Emosi bernuansa kehidupan dari setiap manusia, sebagaimana dijelaskan oleh Aristoteles dari kesenangan dan kesakitan, karena sebagai bagian fundamental dari kehidupan, mereka selalu hadir dan merupakan dua sisi dari mata uang yang sama dalam diri manusia, diberikan dari aktivasi struktur kortikal dan subkortikal yang mempromosikan respons fisiologis, motorik, visceral, verbal, dan kognitif. Sebagai bentuk perilaku yang dimediasi oleh sistem limbik, emosi berdampak pada kesehatan setiap orang, karenanya pentingnya menganalisis setiap perspektif teoretis yang, selain mengusulkan pendekatan pada pemahaman mereka, menentukan rute tindakan dan perawatan. patologi yang sebagian besar memiliki substrat gangguan emosional.

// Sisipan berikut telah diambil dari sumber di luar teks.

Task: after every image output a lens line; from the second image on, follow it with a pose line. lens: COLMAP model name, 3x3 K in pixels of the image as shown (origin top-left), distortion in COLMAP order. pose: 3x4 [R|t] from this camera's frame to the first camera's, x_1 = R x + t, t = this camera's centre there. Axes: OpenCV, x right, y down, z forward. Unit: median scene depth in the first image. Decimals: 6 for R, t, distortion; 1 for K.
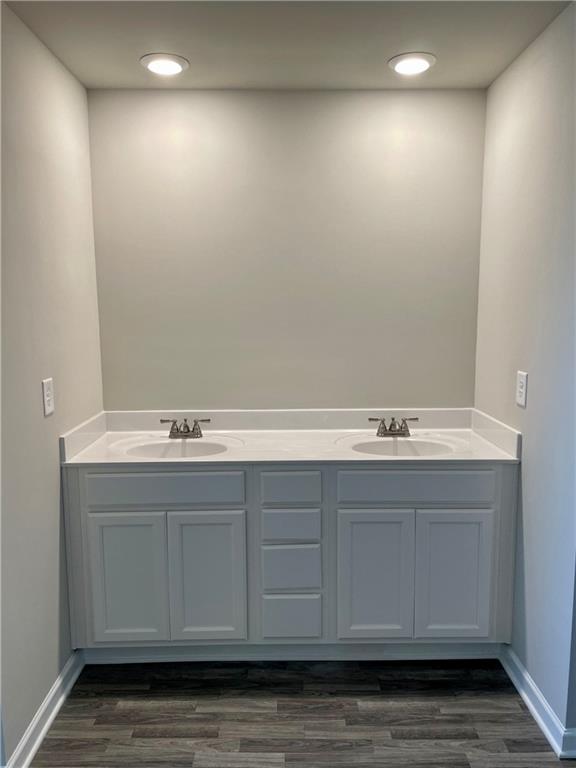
lens RADIAL K [[582.7, 0, 288.0], [0, 582.7, 384.0], [0, 0, 1]] dist [0.073475, -0.109178]
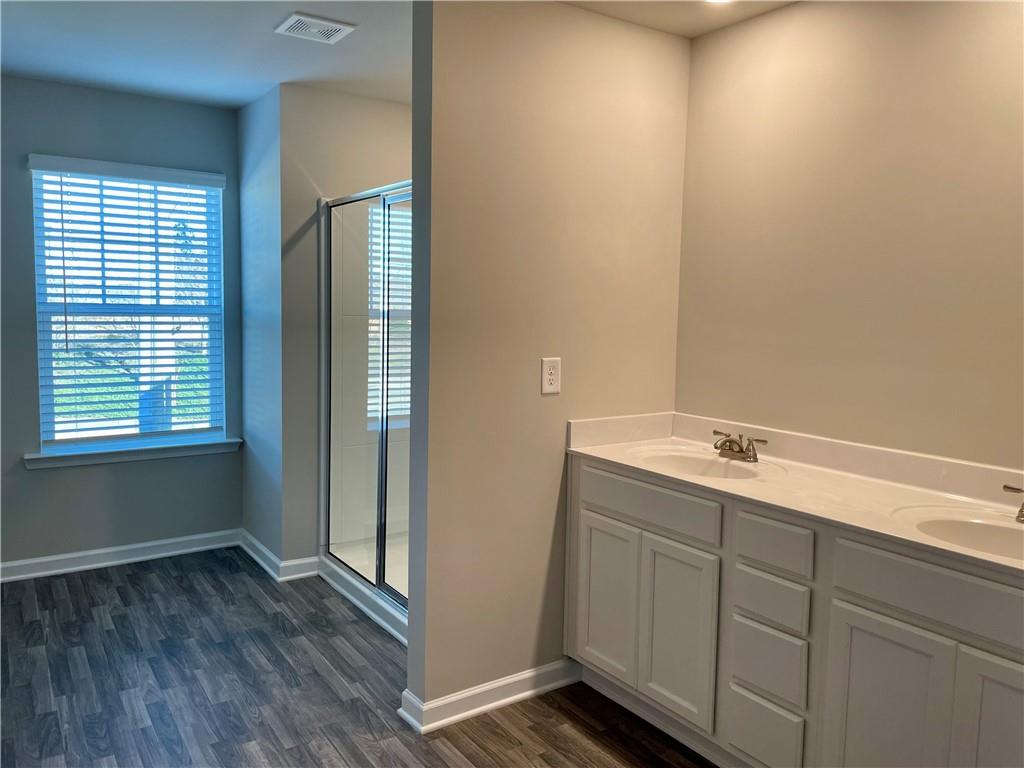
lens RADIAL K [[776.9, 0, 512.0], [0, 776.9, 384.0], [0, 0, 1]] dist [0.073475, -0.109178]
pose [[0.555399, 0.100737, -0.825460, 0.575809], [-0.137602, 0.990085, 0.028244, 0.007721], [0.820120, 0.097898, 0.563754, 0.207749]]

Akhirnya, ditegaskan bahwa divergensi ditemukan antara teori Aristoteles, yang menyatakan bahwa dalam emosi suatu proses intelektual terlibat dan bukan hanya aktivasi fisiologis, karena memerlukan bahasa dan oleh karena itu menyiratkan alasan; sebagai lawan dari apa yang diangkat berabad-abad kemudian oleh James, yang menegaskan bahwa emosi adalah persepsi sederhana dari perubahan fisiologis. Juga, mereka terbukti perbedaan besar antara teori fisiologis dan neuron, karena mantan memahami emosi sebagai respon visceral, vaskular atau motorik, sedangkan neuronal memusatkan genesis dan proses emosi di otak di mana berbagai struktur kortikal dan subkortikal terlibat..

Demikian juga, teori kognitif dengan relevansinya dalam proses mentalistik, di mana fungsi kognitif dan proses penilaian menentukan emosi, bertentangan dengan apa yang diusulkan oleh teori perilaku di mana emosi adalah bentuk lain dari perilaku yang diberikan oleh pengondisian dan yang fungsinya diberikan oleh kerangka hubungan kontingensi.

Artikel ini murni informatif, dalam Psikologi Online kami tidak memiliki fakultas untuk membuat diagnosis atau merekomendasikan perawatan. Kami mengundang Anda untuk pergi ke psikolog untuk menangani kasus Anda secara khusus.

Jika Anda ingin membaca lebih banyak artikel yang mirip dengan Perspektif dalam konseptualisasi emosi, kami sarankan Anda untuk masuk dalam kategori Emosi kami.